Exercise prompt:
From the line containing "These changes in" onward, every line of the entries is to be set down exactly, the last line included.

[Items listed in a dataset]
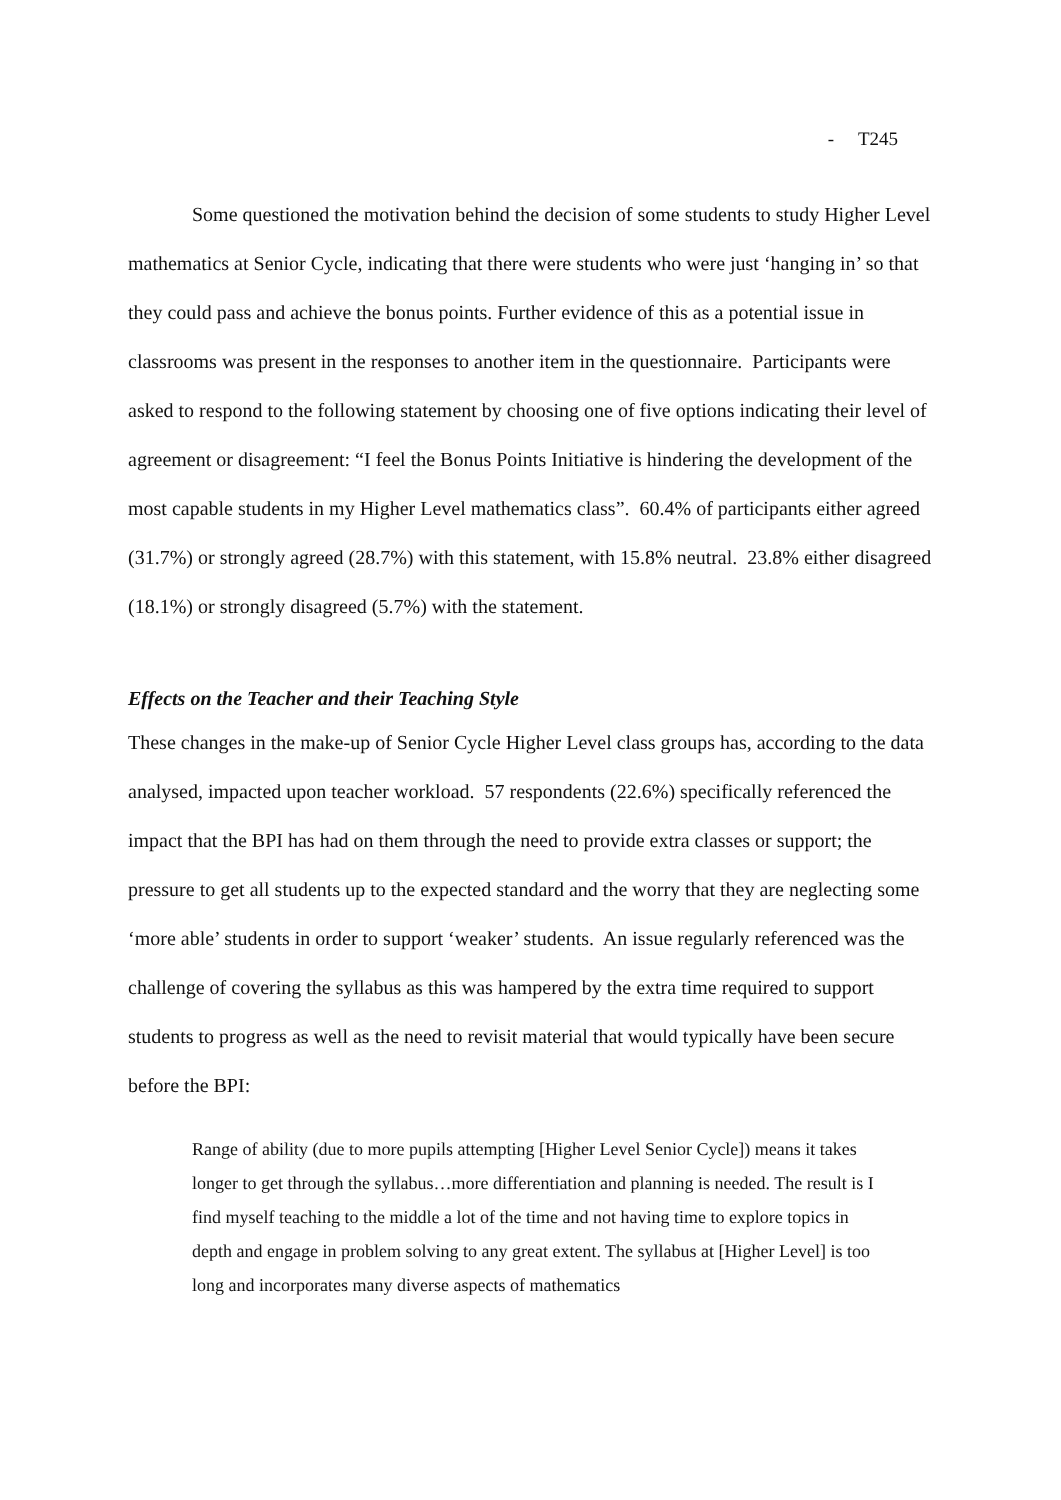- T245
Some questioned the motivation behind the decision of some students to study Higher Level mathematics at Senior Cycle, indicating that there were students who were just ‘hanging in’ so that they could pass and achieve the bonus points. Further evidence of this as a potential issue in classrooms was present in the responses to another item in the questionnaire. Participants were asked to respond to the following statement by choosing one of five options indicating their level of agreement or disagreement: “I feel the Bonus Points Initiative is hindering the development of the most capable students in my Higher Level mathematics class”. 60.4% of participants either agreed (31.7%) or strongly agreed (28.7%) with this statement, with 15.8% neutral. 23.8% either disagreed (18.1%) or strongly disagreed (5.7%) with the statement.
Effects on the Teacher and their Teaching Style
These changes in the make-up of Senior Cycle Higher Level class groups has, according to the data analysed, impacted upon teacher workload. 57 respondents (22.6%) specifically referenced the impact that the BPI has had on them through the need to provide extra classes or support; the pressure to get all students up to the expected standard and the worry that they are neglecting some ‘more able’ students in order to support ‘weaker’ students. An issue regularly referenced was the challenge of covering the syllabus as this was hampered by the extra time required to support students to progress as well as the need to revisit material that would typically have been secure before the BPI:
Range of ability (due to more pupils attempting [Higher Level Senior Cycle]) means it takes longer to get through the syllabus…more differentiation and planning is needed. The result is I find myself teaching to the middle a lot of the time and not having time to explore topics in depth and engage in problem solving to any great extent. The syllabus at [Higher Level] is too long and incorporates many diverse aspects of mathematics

Reply:
These changes in the make-up of Senior Cycle Higher Level class groups has, according to the data analysed, impacted upon teacher workload. 57 respondents (22.6%) specifically referenced the impact that the BPI has had on them through the need to provide extra classes or support; the pressure to get all students up to the expected standard and the worry that they are neglecting some ‘more able’ students in order to support ‘weaker’ students. An issue regularly referenced was the challenge of covering the syllabus as this was hampered by the extra time required to support students to progress as well as the need to revisit material that would typically have been secure before the BPI:
Range of ability (due to more pupils attempting [Higher Level Senior Cycle]) means it takes longer to get through the syllabus…more differentiation and planning is needed. The result is I find myself teaching to the middle a lot of the time and not having time to explore topics in depth and engage in problem solving to any great extent. The syllabus at [Higher Level] is too long and incorporates many diverse aspects of mathematics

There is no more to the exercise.